江棋年有些无奈的叹了一口气儿问道:“这到底是怎么一回事?你跟我说清楚了,不然的话,我回去没法向你哥交代。”
程舟舟大致把过程讲解了一遍,她有些闹心的说道:“真服了,我出门之前就应该看看黄历,谁能想到遇到这个发疯的?”

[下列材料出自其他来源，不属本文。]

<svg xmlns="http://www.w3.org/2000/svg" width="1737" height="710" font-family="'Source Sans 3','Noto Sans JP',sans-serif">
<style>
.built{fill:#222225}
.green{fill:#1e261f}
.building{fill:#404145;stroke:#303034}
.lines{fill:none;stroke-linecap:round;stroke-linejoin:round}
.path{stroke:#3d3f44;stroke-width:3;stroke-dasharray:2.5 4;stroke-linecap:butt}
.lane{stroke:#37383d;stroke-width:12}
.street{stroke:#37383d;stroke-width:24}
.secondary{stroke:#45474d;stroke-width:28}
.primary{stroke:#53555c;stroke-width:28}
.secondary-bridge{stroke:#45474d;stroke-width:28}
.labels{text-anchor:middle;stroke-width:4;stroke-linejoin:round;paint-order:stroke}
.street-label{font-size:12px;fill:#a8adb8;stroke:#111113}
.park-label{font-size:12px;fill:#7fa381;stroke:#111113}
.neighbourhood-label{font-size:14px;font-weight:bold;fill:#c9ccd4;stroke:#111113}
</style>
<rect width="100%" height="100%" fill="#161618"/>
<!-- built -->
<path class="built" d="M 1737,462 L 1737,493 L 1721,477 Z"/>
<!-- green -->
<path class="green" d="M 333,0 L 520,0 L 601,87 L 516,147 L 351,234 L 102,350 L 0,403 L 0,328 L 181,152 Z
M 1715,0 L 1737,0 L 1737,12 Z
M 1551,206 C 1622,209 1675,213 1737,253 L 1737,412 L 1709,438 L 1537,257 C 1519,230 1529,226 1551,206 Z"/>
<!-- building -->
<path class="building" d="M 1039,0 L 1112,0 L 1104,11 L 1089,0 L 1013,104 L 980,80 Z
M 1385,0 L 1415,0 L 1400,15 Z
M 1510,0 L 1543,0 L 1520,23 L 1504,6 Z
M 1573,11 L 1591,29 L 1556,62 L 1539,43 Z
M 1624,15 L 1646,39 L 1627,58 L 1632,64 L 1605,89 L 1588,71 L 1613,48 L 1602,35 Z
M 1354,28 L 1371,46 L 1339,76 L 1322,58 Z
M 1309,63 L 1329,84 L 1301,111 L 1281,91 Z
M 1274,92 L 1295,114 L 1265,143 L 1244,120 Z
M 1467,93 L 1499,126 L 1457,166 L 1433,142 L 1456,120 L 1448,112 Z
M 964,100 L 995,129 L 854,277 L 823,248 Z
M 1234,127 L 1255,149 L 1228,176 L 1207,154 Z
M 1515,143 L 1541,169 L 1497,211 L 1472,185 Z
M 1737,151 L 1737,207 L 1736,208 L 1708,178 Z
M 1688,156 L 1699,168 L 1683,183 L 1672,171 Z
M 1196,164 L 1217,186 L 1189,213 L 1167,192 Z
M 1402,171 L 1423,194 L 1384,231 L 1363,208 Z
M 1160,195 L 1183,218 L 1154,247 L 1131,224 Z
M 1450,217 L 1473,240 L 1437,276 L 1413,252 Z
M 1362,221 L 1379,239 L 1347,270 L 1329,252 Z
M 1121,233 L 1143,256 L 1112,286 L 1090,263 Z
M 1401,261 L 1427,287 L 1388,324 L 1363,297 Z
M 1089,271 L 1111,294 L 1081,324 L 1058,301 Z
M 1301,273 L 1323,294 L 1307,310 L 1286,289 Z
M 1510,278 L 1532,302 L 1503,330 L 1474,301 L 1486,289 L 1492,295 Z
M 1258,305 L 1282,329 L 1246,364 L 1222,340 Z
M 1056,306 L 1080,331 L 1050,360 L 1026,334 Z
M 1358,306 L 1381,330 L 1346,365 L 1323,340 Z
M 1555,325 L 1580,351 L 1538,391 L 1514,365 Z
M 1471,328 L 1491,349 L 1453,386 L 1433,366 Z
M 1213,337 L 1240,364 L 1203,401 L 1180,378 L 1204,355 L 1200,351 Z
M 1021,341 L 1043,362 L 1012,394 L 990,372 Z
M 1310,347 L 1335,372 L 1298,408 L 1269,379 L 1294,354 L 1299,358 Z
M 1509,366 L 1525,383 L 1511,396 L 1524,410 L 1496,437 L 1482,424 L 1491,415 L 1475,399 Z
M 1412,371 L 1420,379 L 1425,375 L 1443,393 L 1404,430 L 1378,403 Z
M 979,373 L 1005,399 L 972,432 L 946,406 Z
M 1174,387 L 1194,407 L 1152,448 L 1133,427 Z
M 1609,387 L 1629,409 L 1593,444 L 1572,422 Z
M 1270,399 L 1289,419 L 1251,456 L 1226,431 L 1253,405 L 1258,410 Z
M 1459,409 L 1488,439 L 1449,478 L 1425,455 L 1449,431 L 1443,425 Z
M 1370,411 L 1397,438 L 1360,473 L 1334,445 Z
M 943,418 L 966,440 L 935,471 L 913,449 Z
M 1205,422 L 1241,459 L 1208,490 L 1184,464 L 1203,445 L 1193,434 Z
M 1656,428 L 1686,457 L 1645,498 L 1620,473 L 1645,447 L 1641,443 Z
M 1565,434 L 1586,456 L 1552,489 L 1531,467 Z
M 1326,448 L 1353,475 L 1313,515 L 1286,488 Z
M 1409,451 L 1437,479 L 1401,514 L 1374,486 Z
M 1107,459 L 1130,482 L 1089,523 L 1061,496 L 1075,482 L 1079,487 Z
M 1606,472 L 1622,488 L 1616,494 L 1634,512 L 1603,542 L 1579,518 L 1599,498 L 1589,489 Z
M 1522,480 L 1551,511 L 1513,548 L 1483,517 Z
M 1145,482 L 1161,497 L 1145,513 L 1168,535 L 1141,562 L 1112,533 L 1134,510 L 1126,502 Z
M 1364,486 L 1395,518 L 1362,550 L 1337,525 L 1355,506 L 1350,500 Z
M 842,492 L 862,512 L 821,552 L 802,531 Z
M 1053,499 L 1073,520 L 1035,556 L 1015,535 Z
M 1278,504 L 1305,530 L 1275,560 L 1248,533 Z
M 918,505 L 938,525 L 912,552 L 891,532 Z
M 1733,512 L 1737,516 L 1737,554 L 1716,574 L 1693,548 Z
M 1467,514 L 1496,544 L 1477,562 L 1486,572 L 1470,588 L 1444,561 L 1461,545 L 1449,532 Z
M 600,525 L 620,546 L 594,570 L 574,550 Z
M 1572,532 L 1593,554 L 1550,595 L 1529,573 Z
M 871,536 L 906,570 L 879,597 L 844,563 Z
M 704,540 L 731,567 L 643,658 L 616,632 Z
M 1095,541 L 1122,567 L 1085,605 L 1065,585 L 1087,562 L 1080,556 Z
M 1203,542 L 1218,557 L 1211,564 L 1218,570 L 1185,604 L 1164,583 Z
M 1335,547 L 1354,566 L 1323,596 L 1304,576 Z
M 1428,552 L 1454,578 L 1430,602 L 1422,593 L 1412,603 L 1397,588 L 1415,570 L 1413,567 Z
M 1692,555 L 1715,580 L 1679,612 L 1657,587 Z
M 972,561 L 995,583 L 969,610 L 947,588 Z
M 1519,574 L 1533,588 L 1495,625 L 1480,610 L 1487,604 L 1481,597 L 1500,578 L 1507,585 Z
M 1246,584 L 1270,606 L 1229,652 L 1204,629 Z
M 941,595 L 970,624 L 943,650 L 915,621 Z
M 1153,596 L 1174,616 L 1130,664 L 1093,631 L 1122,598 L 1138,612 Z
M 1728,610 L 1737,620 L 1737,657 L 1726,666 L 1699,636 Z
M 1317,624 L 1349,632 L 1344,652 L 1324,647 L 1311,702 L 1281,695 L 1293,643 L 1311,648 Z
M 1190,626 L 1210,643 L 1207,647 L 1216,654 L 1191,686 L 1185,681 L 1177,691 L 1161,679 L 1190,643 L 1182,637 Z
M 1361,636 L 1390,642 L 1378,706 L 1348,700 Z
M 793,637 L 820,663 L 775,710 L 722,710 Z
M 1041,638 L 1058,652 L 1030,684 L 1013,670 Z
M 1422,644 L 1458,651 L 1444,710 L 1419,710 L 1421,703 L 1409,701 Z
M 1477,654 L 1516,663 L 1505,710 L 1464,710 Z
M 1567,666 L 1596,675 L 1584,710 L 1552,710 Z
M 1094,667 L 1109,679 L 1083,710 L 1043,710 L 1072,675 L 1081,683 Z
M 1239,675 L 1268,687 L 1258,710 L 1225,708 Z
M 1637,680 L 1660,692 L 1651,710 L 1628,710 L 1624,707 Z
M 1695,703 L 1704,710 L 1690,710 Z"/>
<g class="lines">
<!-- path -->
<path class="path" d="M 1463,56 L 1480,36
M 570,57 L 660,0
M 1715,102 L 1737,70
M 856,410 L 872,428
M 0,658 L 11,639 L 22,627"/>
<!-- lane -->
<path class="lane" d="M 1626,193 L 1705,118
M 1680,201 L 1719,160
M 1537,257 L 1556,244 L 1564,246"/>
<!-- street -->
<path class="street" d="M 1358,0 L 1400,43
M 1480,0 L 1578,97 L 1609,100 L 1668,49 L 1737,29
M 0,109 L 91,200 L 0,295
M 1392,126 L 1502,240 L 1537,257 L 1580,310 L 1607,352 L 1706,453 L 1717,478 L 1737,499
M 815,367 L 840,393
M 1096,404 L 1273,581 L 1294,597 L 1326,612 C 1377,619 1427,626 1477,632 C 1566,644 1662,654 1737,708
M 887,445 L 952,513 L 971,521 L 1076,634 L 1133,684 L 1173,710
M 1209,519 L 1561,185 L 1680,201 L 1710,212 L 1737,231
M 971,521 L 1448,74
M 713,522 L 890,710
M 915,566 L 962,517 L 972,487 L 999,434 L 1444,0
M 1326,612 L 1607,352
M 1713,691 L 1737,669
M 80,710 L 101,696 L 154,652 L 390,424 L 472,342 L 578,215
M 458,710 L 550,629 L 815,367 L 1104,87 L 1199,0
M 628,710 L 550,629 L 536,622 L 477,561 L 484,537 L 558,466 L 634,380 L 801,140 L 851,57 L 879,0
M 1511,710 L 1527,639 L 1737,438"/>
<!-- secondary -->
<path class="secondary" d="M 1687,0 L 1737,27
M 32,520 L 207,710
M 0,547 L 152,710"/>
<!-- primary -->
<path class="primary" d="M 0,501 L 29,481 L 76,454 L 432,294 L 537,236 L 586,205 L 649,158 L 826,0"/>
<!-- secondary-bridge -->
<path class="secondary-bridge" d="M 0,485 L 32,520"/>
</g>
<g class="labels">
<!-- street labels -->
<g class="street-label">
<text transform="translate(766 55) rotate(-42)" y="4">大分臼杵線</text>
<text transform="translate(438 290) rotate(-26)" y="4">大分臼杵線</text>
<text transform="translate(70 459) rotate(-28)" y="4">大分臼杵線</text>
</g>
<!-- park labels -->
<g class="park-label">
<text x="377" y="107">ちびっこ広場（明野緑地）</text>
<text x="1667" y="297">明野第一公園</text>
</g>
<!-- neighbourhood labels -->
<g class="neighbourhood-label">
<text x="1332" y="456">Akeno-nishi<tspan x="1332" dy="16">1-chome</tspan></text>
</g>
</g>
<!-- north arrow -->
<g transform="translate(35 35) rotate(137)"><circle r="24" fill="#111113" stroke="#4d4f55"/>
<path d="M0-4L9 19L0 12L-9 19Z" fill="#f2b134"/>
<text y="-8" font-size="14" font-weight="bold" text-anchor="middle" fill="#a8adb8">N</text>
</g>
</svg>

裴佳欣抹了一把眼泪,哭成这样,还不忘反驳道:“你活该,谁让你勾引唐湛哥哥?”
“我勾引他?”
程舟舟直接被气笑了,她简直怀疑这姑娘的脑袋是个轮齿,没上机油都快要锈死了。
“看来刚刚那顿倒还是没跟你脑袋打转个,要不要再来一顿?”
景然一边说着,一边摩拳擦掌,随时准备扑上去再战。
她一想到自己被扯掉了那么多宝贝头发,就觉得刚刚还是打轻了,一定要再打回来才行。
幸好江棋年眼疾手快,一把把人扯了回来,他板着脸色说道:“你们两个人都这么大了,在外面打架,还以为是挺光荣的事儿?赶紧回家,我跟你们丢不起这人。”
“哦。”
两人齐齐应了一声,乖巧的跟在江棋年身后,如果不是他的出现的话,他们今天都得被请去警局喝茶。
到时候这事儿肯定就瞒不住了。
要是奶奶知道了,说不定还会被她气进医院里。
没想到不怕死的裴佳欣突然挡在他们面前,气势汹汹的说道:“你们不许走。你们把我打成这个样子,我肯定要起诉你们。唐湛哥哥马上到,你就等着看他怎么收拾你吧。”
说曹操曹操到。
唐湛刚走进屋内,怀里就突然冲进了一个鼻青脸肿的怪物,吓得他一把把人扯了出去。
裴佳欣这才眼泪汪汪的开口道:“唐湛哥哥,你终于来了,再不来我就要被欺负死了。”
裴佳欣话说着,一边还扭捏的掉了几滴眼泪,将做出一副惹人怜爱的样子。
但不过想法是好的,她大概忘了自己已经被打的鼻青脸肿的事情。
就算哭的再可怜,也实在没办法让人同情。